The prospects of a soft landing have improved for the global economy, but there are multiple challenges, including geopolitical tensions and supply chain disruptions, with uncertainties looming on the horizon, said RBI Governor Shaktikanta Das.

“We need to chalk out an effective strategy for global co-operation and coordination to deal with multiple challenges afflicting the global economy.

“Multilateralism must be re-energised. In this regard, agreements on a “critical minerals corridor” and a “food corridor” for safeguarding food security are necessary. Such arrangements have to be fair and equitable,” Das said in his keynote address at the 59th SEACEN (South East Asian Central Banks) Governors’ Conference in Mumbai.
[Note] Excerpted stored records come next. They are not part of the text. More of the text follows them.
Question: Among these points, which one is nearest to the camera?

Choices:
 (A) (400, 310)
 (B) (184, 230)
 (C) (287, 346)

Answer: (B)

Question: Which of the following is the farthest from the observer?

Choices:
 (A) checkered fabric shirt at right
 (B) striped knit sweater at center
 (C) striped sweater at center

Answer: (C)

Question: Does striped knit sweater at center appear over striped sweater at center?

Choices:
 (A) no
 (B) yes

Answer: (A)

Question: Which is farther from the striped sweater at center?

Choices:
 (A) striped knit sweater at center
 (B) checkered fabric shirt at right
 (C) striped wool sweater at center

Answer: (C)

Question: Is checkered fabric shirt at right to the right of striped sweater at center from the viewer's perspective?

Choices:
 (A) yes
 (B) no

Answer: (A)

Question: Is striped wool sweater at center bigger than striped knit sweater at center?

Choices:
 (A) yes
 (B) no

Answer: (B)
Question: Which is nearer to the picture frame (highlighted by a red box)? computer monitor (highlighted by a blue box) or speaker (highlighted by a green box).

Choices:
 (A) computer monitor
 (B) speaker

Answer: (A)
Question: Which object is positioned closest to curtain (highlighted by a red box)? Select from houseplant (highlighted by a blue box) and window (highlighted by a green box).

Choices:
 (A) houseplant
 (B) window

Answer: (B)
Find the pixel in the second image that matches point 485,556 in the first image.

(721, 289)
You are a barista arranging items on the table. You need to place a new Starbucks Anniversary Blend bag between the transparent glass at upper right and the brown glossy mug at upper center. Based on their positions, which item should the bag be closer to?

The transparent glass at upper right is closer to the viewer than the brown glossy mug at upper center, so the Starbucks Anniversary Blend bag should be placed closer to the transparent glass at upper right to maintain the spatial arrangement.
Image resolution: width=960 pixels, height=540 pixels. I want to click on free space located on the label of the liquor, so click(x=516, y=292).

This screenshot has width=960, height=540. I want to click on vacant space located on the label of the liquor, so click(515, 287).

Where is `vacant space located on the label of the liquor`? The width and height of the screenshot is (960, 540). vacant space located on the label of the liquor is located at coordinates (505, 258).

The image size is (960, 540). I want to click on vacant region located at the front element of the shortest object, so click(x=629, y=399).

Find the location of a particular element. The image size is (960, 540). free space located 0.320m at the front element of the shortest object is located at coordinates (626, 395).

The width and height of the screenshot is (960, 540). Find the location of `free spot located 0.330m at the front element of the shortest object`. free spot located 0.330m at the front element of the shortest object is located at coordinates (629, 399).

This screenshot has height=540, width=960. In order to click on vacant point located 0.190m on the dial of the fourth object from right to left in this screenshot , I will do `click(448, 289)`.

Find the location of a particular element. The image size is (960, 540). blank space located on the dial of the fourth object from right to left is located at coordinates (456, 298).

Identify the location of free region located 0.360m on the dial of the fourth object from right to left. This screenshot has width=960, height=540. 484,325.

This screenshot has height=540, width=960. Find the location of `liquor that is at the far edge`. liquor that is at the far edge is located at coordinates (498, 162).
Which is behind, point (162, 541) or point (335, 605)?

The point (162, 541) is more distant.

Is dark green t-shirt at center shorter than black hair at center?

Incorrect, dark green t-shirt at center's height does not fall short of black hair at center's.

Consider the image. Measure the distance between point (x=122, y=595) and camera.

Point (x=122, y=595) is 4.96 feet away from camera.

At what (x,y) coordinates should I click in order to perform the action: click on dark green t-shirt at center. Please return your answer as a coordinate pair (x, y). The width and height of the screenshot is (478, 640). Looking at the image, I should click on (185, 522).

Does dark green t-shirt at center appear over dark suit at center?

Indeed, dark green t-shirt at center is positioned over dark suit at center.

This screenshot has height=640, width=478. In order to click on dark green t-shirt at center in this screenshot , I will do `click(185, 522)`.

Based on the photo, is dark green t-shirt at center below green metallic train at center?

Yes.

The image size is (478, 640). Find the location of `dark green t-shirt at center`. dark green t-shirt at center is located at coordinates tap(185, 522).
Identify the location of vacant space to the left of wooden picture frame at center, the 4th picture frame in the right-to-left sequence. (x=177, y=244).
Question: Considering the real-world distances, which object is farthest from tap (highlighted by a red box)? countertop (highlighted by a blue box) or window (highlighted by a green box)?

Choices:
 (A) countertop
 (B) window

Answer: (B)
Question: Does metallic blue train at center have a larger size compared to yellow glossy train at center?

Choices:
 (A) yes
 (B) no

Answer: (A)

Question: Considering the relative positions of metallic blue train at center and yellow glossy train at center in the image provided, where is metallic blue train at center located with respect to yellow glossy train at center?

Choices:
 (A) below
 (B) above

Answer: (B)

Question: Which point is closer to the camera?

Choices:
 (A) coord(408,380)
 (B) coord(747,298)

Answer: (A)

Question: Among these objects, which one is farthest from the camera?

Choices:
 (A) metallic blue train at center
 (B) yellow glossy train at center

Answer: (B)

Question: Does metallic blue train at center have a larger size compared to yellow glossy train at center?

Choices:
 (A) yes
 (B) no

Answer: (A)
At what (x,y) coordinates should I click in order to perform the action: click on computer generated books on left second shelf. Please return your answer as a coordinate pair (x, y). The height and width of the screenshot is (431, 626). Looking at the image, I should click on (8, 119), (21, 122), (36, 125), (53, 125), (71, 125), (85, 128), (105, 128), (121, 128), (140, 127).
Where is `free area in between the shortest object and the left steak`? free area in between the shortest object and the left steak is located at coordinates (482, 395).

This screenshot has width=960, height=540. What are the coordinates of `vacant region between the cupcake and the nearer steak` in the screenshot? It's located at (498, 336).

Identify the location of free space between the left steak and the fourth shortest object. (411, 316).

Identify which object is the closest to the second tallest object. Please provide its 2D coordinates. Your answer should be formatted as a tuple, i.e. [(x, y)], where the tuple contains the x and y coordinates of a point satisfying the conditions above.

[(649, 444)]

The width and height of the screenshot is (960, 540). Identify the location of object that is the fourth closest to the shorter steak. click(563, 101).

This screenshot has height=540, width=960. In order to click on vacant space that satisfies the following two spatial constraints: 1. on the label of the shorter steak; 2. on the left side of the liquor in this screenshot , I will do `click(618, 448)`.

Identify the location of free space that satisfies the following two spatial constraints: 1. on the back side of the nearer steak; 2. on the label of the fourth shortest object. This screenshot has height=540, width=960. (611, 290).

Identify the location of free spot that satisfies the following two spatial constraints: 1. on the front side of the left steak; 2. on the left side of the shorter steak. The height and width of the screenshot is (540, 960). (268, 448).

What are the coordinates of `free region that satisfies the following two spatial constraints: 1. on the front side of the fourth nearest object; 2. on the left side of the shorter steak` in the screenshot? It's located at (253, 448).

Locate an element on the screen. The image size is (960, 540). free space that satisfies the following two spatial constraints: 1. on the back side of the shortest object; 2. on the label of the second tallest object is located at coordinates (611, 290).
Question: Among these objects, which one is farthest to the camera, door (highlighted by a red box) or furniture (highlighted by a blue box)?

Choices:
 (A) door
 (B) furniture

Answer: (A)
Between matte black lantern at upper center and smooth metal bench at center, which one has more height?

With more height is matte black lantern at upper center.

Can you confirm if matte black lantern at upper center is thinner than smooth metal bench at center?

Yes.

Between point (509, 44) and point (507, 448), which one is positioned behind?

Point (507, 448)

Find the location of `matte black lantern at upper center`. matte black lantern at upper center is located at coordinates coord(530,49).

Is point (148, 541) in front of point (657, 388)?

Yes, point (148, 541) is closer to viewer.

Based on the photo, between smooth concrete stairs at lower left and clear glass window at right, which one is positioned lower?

The governor observed that there is a need to develop co-operation in areas of common interest and urgent needs, such as climate change, where no country can devise strategies on its own. A smooth and orderly green transition is necessary to avoid disruptions to economic activity and loss of growth potential.

EMEs: Need to enhance green capital flows

“While the investment needs for a smooth green transition are large, the actual financial flows to green projects are highly skewed and are, by and large, concentrated in advanced economies.

“As a result, there is a need to enhance green capital flows to EMEs (emerging market economies). At the same time, we have to be mindful of the potential financial stability implications of the green transition,” Das said.

The Governor highlighted India’s experience in harnessing digital public infrastructure (DPI) for advancing financial inclusion and productivity gains through cost reductions.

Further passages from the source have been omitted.